Gordon Crosse Recordings
Gordon Crosse (1937-2021)
Gordon Crosse was born in Bury, Lancashire, where his father worked for the Midland Bank, on 1st December 1937. Crosse gained a first class degree in Music from St. Edmund Hall Oxford, where his tutors included Wellesz, in 1961, and he then went to Rome on an Italian Government Scholarship, where he attended Petrassi’s classes at the Accademia di Santa Cecilia. On his return he worked briefly for the WEA and researched early fifteenth century music. He was appointed Haywood Research Fellow at Birmingham University, a post he held from 1966 to 1969. His colleagues and friends at Birmingham included both Peter Dickinson and David Munrow, and in memory of the latter he was later to write a beautiful elegy, Verses in Memoriam David Munrow, and subsequently A Wake Again. He was snapped up by the Oxford University Press as a house composer shortly after his Oxford degree, his first publication being Two Christmas Songs, to Latin texts, in two parts, for female voices, which were published by the Press in 1963. Other works from this early period included Three Inventions for flute and clarinet, a first (of two) violin concertos (Concerto da Camera), Villanelles for chamber ensemble, and Corpus Christi Carol for soprano, clarinet and string quartet.

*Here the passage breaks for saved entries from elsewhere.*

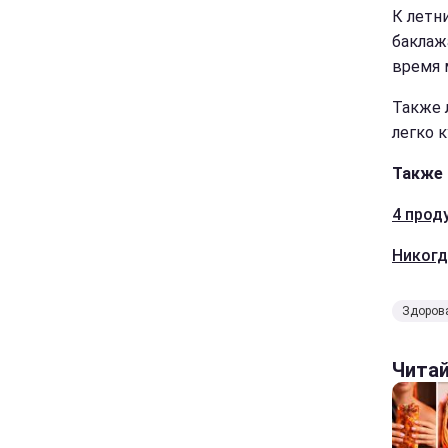
К летн
баклаж
время 
Также 
легко 
Также 
4 прод
Никогд
Здоров
Чита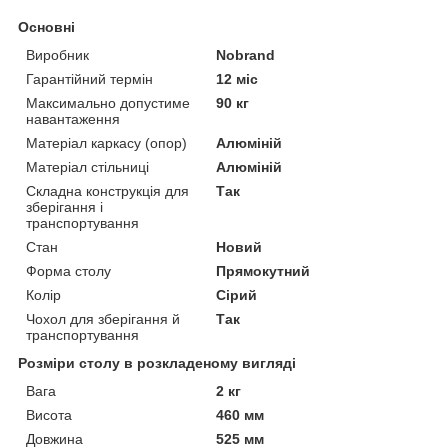
Основні
Виробник
Nobrand
Гарантійний термін
12 міс
Максимально допустиме
90 кг
навантаження
Матеріал каркасу (опор)
Алюміній
Матеріал стільниці
Алюміній
Складна конструкція для
Так
зберігання і
транспортування
Стан
Новий
Форма столу
Прямокутний
Колір
Сірий
Чохол для зберігання й
Так
транспортування
Розміри столу в розкладеному вигляді
Вага
2 кг
Висота
460 мм
Довжина
525 мм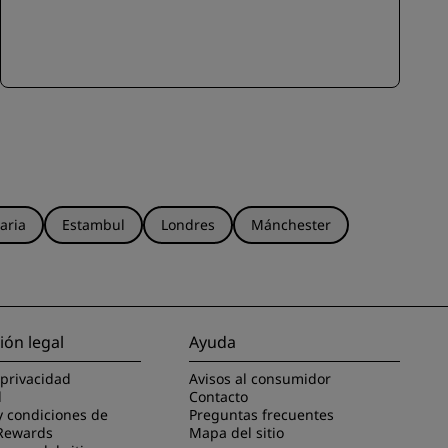
aria
Estambul
Londres
Mánchester
ión legal
Ayuda
 privacidad
Avisos al consumidor
l
Contacto
y condiciones de
Preguntas frecuentes
Rewards
Mapa del sitio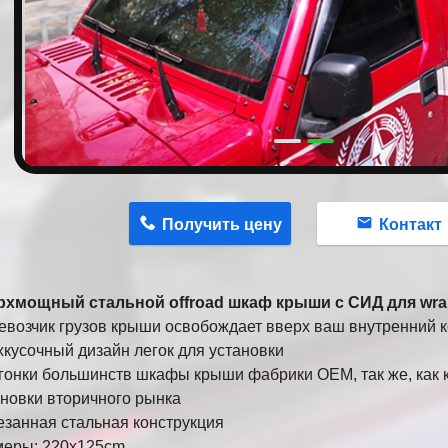
n
Получить цену
Контакт
рхмощный стальной offroad шкаф крыши с СИД для wran
евозчик грузов крыши освобождает вверх ваш внутренний 
хкусочный дизайн легок для установки
гонки большинств шкафы крыши фабрики OEM, так же, как
ановки вторичного рынка
езанная стальная конструкция
меры: 220x125cm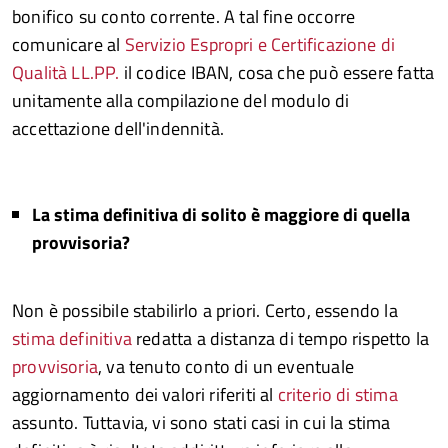
bonifico su conto corrente. A tal fine occorre
comunicare al
Servizio Espropri e Certificazione di
Qualità LL.PP.
il codice IBAN, cosa che può essere fatta
unitamente alla compilazione del modulo di
accettazione dell'indennità.
La stima definitiva di solito è maggiore di quella
provvisoria?
Non è possibile stabilirlo a priori. Certo, essendo la
stima definitiva
redatta a distanza di tempo rispetto la
provvisoria
, va tenuto conto di un eventuale
aggiornamento dei valori riferiti al
criterio di stima
assunto. Tuttavia, vi sono stati casi in cui la stima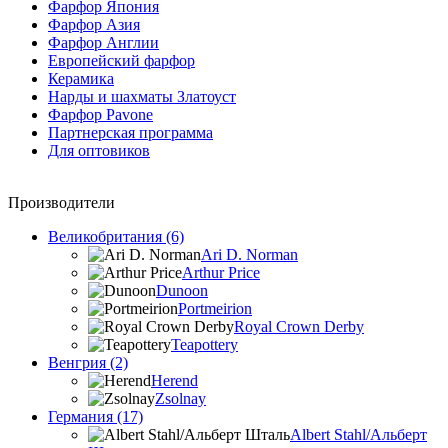
Фарфор Япония
Фарфор Азия
Фарфор Англии
Европейский фарфор
Керамика
Нарды и шахматы Златоуст
Фарфор Pavone
Партнерская программа
Для оптовиков
Производители
Великобритания (6)
Ari D. Norman
Arthur Price
Dunoon
Portmeirion
Royal Crown Derby
Teapottery
Венгрия (2)
Herend
Zsolnay
Германия (17)
Albert Stahl/Альбеpт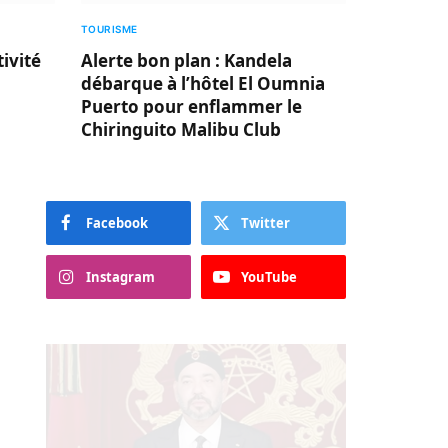
TOURISME
ivité
Alerte bon plan : Kandela
débarque à l’hôtel El Oumnia
Puerto pour enflammer le
Chiringuito Malibu Club
Facebook
Twitter
Instagram
YouTube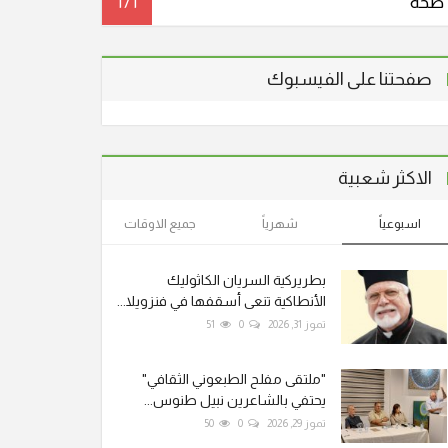
صحة
171
صفحتنا على الفيسبوك
الاكثر شعبية
اسبوعياً
شهرياً
جميع الاوقات
بطريركية السريان الكاثوليك
الأنطاكية تنعى أسقفها في فنزويلا...
تموز 31, 2026
0
51
"ملتقى مفلح الطبعوني الثقافي"
يحتفي بالشاعرين نبيل طنوس...
تموز 29, 2026
0
50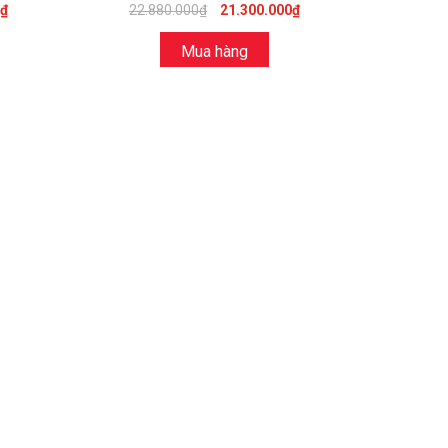
0₫
22.880.000₫
21.300.000₫
Mua hàng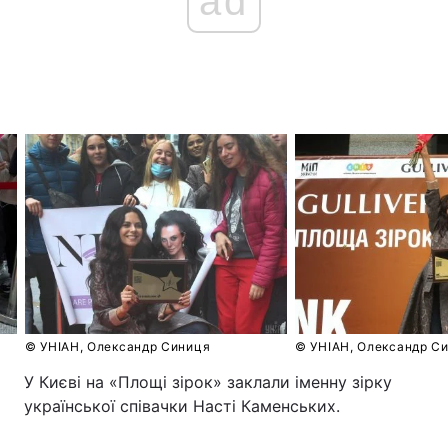
ad
© УНІАН, Олександр Синиця
© УНІАН, Олександр С
У Києві на «Площі зірок» заклали іменну зірку
української співачки Насті Каменських.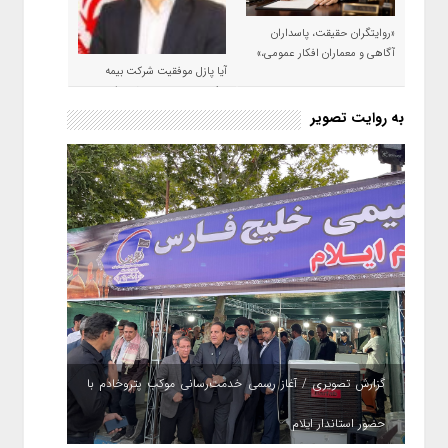
«روایتگران حقیقت، پاسداران
آگاهی و معماران افکار عمومی،»
آیا پازل موفقیت شرکت بیمه
حکمت صبا در سال ۱۴۰۵ کامل می
شود؟!
به روایت تصویر
گزارش تصویری / آغاز رسمی خدمت‌رسانی موکب پتروخادم با
حضور استاندار ایلام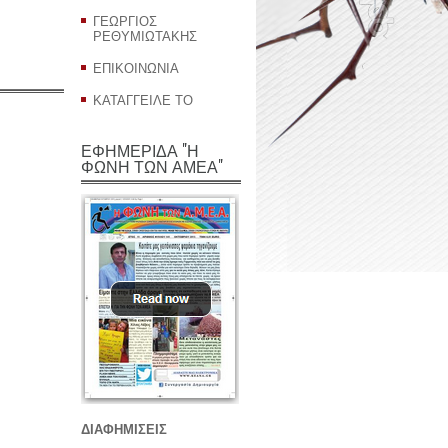
ΓΕΩΡΓΙΟΣ
ΡΕΘΥΜΙΩΤΑΚΗΣ
ΕΠΙΚΟΙΝΩΝΙΑ
ΚΑΤΑΓΓΕΙΛΕ ΤΟ
ΕΦΗΜΕΡΙΔΑ "Η
ΦΩΝΗ ΤΩΝ ΑΜΕΑ"
ΔΙΑΦΗΜΙΣΕΙΣ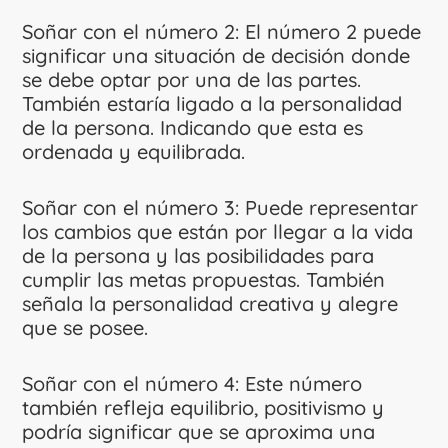
Soñar con el número 2: El número 2 puede
significar una situación de decisión donde
se debe optar por una de las partes.
También estaría ligado a la personalidad
de la persona. Indicando que esta es
ordenada y equilibrada.
Soñar con el número 3: Puede representar
los cambios que están por llegar a la vida
de la persona y las posibilidades para
cumplir las metas propuestas. También
señala la personalidad creativa y alegre
que se posee.
Soñar con el número 4: Este número
también refleja equilibrio, positivismo y
podría significar que se aproxima una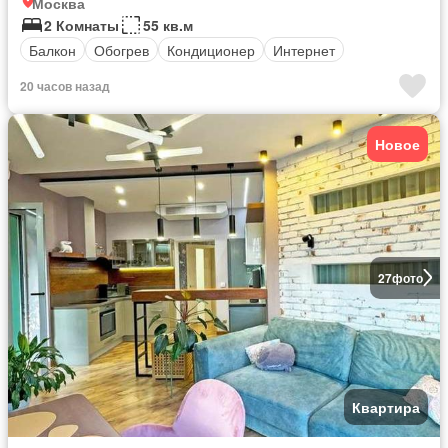
Москва
2 Комнаты
55 кв.м
Балкон
Обогрев
Кондиционер
Интернет
20 часов назад
Новое
27
фото
Квартира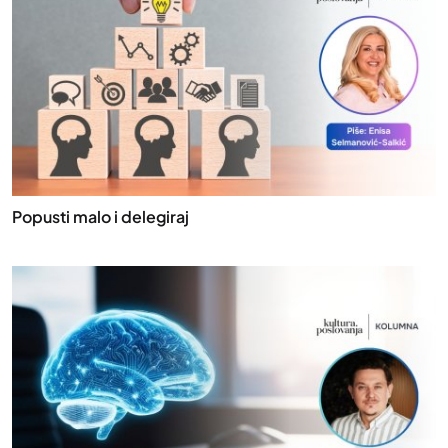
Popusti malo i delegiraj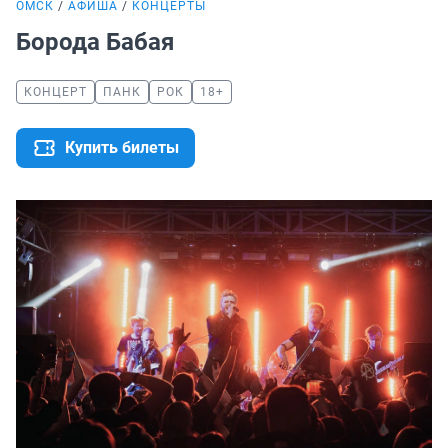
ОМСК
АФИША
КОНЦЕРТЫ
Борода Бабая
КОНЦЕРТ
ПАНК
РОК
18+
Купить билеты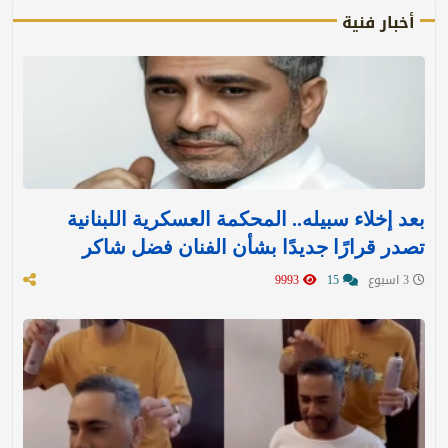
أخبار فنية
بعد إخلاء سبيله.. المحكمة العسكرية اللبنانية
تصدر قرارًا جديدًا بشأن الفنان فضل شاكر
3 اسبوع
15
9993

Along with his composing, Gordon had several academic posts, at Essex University, Kings College Cambridge (where he was a Visiting Fellow), The University of California Santa Barbara (where he joined on the staff his fellow Brit Peter Racine Fricker), and the Royal Academy of Music in London.
His last piece was Déploration, in tribute to his late friend Peter Maxwell Davies. He told me, with his wry sense of humour, how sorry that he had not managed to get round to writing one for himself..
Gordon passed away on Sunday November 21, 2021. He will be missed by all who appreciated his art.